Extracted data:
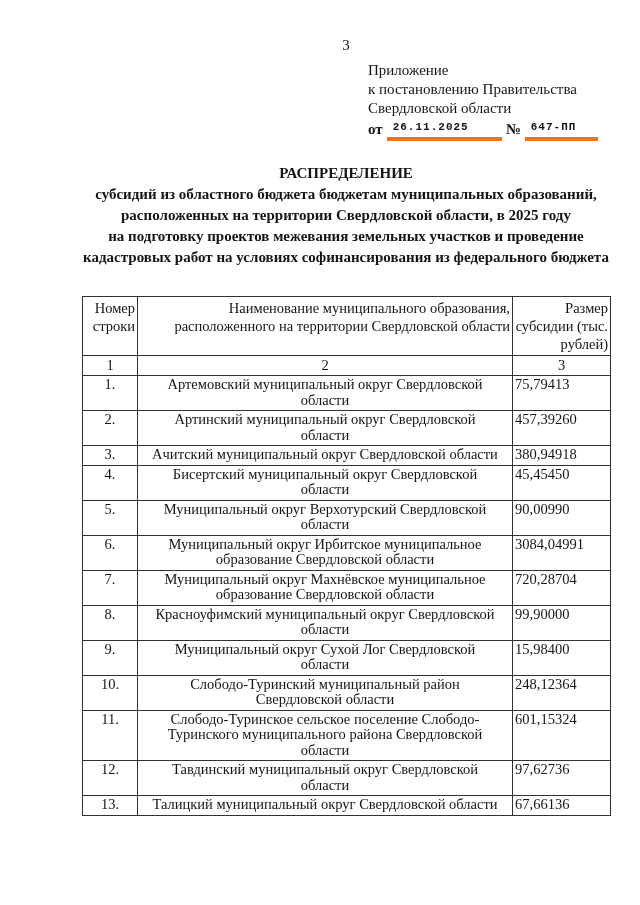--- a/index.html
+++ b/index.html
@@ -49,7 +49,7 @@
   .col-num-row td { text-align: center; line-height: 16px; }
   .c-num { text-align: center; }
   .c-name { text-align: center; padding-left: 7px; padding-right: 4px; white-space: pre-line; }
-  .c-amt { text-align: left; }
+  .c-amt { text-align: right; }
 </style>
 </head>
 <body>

Problem statement: Look above for the line containing "-49,7 +49,7 @@". From there to the final line of the entries, repeat every line exactly.

Answer space:
@@ -49,7 +49,7 @@
   .col-num-row td { text-align: center; line-height: 16px; }
   .c-num { text-align: center; }
   .c-name { text-align: center; padding-left: 7px; padding-right: 4px; white-space: pre-line; }
-  .c-amt { text-align: left; }
+  .c-amt { text-align: right; }
 </style>
 </head>
 <body>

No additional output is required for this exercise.